Data provided Block Start

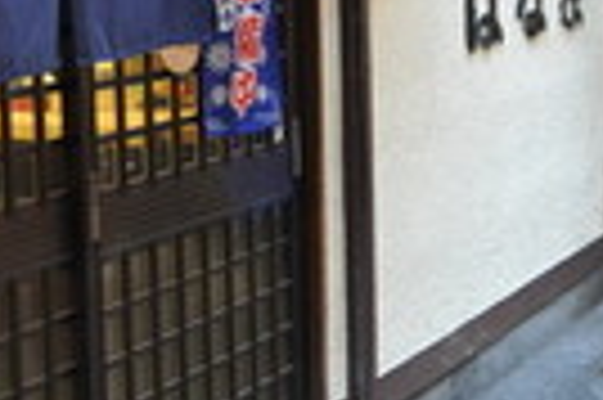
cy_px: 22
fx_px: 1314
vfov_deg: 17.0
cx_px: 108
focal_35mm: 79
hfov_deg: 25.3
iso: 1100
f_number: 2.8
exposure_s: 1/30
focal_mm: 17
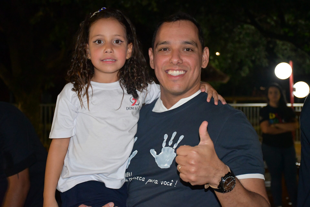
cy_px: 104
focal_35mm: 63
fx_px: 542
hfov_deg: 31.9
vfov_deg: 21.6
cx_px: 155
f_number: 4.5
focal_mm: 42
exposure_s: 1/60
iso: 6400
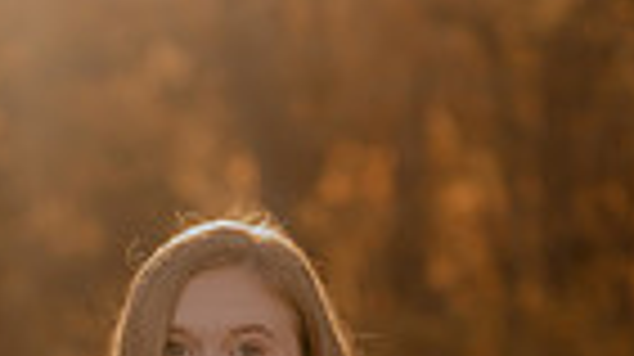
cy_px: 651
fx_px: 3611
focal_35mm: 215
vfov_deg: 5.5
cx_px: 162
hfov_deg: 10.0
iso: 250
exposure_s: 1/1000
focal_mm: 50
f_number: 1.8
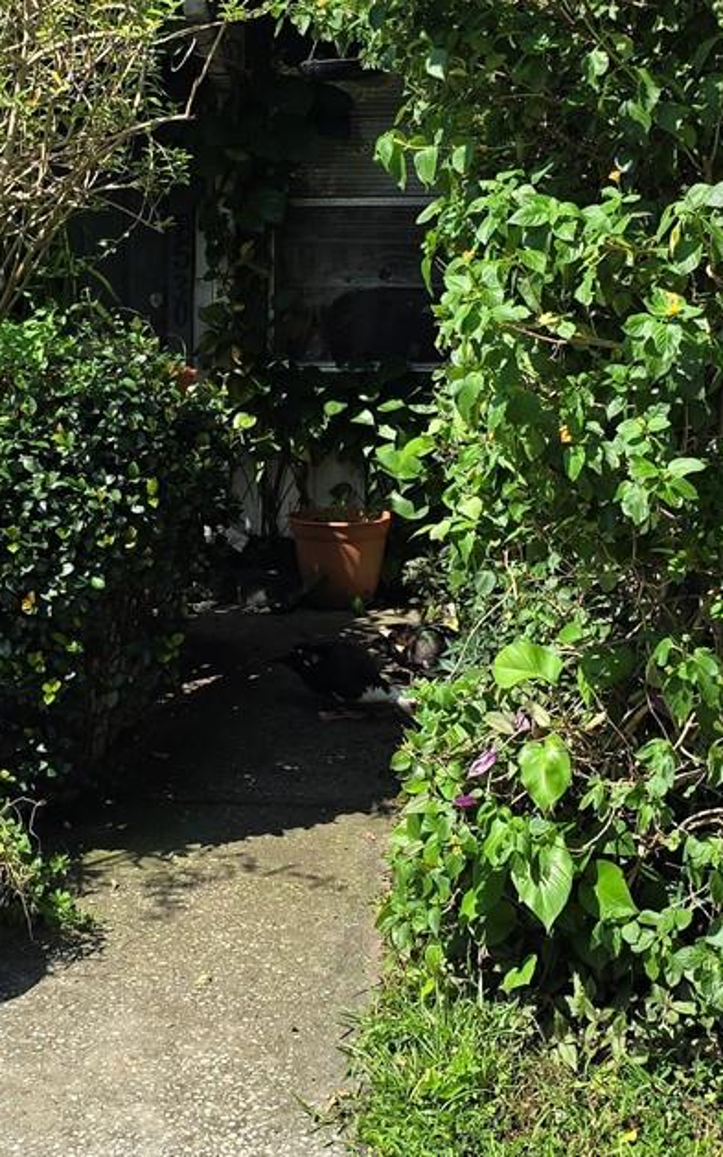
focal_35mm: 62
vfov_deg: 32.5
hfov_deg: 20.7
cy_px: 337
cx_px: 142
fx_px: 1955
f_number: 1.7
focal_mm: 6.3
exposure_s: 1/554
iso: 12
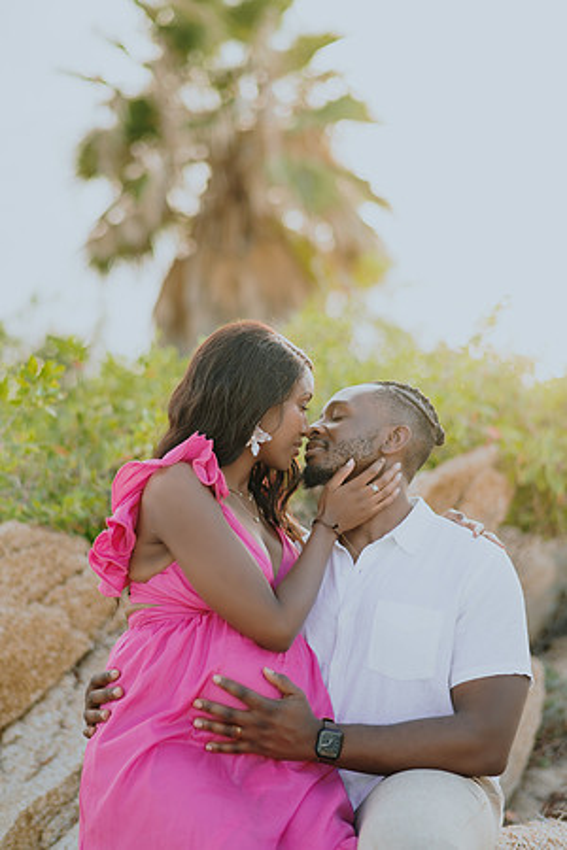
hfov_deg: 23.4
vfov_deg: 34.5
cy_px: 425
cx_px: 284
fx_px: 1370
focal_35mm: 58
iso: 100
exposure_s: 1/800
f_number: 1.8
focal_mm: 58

Data provided Block End

Task statement
Your answer must be exactly the lines from the one with "vfov_deg: 21.6" through the last line of the entries, both included, with no pictures; please add nothing else.

Exercise output
vfov_deg: 21.6
cx_px: 155
f_number: 4.5
focal_mm: 42
exposure_s: 1/60
iso: 6400
cy_px: 651
fx_px: 3611
focal_35mm: 215
vfov_deg: 5.5
cx_px: 162
hfov_deg: 10.0
iso: 250
exposure_s: 1/1000
focal_mm: 50
f_number: 1.8
focal_35mm: 62
vfov_deg: 32.5
hfov_deg: 20.7
cy_px: 337
cx_px: 142
fx_px: 1955
f_number: 1.7
focal_mm: 6.3
exposure_s: 1/554
iso: 12
hfov_deg: 23.4
vfov_deg: 34.5
cy_px: 425
cx_px: 284
fx_px: 1370
focal_35mm: 58
iso: 100
exposure_s: 1/800
f_number: 1.8
focal_mm: 58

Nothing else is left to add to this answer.